_TASK_: Scan the records for lines holding "está". Say how many there are and give nothing else.
EXTRACTED RECORDS Start Marker
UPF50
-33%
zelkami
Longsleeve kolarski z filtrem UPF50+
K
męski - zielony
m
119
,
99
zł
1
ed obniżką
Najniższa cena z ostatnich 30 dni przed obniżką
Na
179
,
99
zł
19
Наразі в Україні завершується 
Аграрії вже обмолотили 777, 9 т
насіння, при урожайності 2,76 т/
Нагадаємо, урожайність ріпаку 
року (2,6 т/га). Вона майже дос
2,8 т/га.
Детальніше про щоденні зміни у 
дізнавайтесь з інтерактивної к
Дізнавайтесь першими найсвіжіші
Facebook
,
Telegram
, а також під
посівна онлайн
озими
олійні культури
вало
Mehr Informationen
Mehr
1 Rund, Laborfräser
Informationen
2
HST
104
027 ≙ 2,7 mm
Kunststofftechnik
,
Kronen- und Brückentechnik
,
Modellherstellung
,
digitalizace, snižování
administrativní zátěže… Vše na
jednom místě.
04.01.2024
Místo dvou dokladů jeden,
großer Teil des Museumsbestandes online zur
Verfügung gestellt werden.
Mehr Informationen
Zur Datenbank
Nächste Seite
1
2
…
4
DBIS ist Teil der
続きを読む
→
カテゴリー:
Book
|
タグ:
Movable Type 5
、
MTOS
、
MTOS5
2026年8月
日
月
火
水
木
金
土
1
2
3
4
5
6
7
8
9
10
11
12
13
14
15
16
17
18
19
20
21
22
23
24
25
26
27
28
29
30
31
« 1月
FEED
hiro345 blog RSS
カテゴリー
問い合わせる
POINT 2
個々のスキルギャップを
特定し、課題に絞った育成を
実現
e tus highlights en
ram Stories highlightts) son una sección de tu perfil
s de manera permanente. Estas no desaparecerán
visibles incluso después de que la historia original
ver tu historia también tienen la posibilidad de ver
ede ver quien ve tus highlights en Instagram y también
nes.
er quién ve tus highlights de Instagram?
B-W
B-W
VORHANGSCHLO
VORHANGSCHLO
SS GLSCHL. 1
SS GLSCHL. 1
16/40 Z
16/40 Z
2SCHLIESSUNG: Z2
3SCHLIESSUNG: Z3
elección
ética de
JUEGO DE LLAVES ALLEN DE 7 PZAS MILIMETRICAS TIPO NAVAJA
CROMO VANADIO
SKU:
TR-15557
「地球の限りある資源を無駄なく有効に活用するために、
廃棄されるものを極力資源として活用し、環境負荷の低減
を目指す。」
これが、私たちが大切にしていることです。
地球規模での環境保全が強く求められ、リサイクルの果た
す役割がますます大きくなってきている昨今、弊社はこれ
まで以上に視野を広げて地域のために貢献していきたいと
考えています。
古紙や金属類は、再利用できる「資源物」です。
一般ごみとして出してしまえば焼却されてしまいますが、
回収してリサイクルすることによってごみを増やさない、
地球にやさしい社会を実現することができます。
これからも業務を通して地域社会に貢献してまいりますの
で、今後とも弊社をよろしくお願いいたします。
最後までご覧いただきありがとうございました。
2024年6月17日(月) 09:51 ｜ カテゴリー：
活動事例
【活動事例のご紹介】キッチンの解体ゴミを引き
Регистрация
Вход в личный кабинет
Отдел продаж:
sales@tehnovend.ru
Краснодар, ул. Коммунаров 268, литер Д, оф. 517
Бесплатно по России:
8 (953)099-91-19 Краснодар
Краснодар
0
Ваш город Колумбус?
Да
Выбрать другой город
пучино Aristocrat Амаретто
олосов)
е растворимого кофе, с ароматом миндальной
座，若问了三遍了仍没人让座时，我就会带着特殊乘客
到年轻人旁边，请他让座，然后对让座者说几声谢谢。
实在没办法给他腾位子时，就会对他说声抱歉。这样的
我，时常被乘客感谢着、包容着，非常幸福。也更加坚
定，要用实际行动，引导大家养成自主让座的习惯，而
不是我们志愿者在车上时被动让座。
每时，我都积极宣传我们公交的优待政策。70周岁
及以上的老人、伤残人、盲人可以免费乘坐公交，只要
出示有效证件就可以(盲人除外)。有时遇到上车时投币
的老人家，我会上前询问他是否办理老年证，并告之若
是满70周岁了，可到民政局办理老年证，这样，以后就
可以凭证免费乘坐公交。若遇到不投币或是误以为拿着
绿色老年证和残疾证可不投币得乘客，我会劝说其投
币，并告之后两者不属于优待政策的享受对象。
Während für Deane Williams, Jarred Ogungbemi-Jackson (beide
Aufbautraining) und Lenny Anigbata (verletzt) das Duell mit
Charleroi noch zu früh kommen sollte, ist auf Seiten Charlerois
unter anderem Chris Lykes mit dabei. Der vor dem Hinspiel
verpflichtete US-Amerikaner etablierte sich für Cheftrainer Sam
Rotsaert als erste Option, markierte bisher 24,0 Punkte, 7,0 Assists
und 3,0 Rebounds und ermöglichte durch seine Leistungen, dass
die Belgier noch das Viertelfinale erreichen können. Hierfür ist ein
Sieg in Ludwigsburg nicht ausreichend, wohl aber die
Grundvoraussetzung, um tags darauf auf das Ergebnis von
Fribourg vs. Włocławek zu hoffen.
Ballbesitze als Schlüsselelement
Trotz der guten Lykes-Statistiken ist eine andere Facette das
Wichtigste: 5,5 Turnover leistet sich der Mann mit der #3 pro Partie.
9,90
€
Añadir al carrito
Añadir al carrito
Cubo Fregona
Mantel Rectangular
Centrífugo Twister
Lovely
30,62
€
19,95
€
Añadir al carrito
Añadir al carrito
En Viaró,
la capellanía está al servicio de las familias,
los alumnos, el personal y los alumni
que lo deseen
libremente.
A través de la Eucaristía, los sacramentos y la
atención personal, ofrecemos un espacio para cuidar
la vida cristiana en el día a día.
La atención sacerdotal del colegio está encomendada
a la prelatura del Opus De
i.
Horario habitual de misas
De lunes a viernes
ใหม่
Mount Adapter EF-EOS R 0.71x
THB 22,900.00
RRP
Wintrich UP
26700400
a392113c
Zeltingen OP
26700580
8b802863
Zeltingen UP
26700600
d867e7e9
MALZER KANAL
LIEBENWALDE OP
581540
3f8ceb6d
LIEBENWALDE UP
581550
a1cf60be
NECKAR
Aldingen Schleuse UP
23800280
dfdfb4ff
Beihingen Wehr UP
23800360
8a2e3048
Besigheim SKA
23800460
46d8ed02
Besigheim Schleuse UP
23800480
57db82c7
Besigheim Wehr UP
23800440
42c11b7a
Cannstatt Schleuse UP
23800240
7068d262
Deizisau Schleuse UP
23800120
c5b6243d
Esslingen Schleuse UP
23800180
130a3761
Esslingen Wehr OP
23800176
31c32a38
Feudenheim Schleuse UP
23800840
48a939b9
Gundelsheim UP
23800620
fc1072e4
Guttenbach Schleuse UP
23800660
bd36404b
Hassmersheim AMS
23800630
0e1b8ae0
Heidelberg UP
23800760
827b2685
EXTRACTED RECORDS End Marker
_TASK OUTPUT_: 2